Race and Visual Culture
CMII is among the programs that support Liquid Blackness, a research collaborative organized by Alessandra Raengo. Liquid Blackness is a core research initiative of the School of Film, Media, and Theatre, and CMII frequently collaborates to support its work and events.
For example, CMII co-sponsored a visit to campus by Kahlil Joseph and underwrote a symposium focused on the groundbreaking work of LA Rebellion.
The purpose of the group is to create critical encounters around art. To do so, Liquid Blackness fosters conversations among academic, artistic and wider communities while harnessing and championing local artistic and scholarly talent.
For more information on race and visual culture research, complete our Research Information Form:

Alessandra Raengo is one of many Georgia State scholars working on the broader topic of race and visual culture.
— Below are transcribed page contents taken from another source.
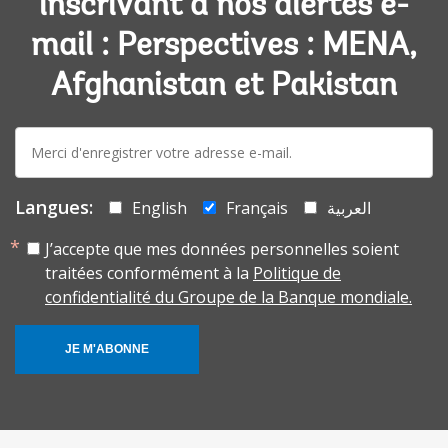
inscrivant à nos alertes e-
mail : Perspectives : MENA,
Afghanistan et Pakistan
E-
mail:
Langues:
English
Français
العربية
J’accepte que mes données personnelles soient
traitées conformément à la
Politique de
confidentialité du Groupe de la Banque mondiale.
JE M'ABONNE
Her main research question for the past few years has been how race – a visual system that still operates as a language of social relations – theorizes the ontology of images. How, that is, does race represent the visual? The book that reflects this research is titled “On the Sleeve of the Visual: Race as Face Value.”
Raengo’s previous work includes two co-edited volumes (with Robert Stam) on film adaptation from literary sources (“Literature and Film, A Companion to Literature and Film”) published by Blackwell and two multilingual volumes of Conference Proceedings of the Udine International Film Studies Conference (Italy) co-edited with Leonardo Quaresima and Laura Vichi on “The Birth of Film Genres” and “The Bounds of Representation.” Raengo has also translated and curated the Italian edition of Robert Stam, Robert Burgoyne and Sandy Flitterman-Lewis, “New Vocabularies in Film Semiotics.”
Liquid Blackness develops innovative and adaptable tools to analyze the mercurial ways in which blackness is encountered in our contemporary visual and sonic culture. It engages in historical and contemporary research projects emphasizing fluid interchanges between past and current experimentations in the context of transnational artistic and intellectual flows. Its events (film series, lectures, symposia, conversations) are conceived as collective research projects. Liquid Blackness reaches out to Atlanta scholarly and artistic communities, organizes reading and research groups, and issues an online publication.
CMII also collaborates with the School of Film, Media, and Theatre to support other special programs in cinema studies, especially when they have interdisciplinary reach. In February 2018, CMII is a principal co-sponsor of an international conference on Rendering the Visible, the third iteration of a symposium, this one focused on the concept of liquidity.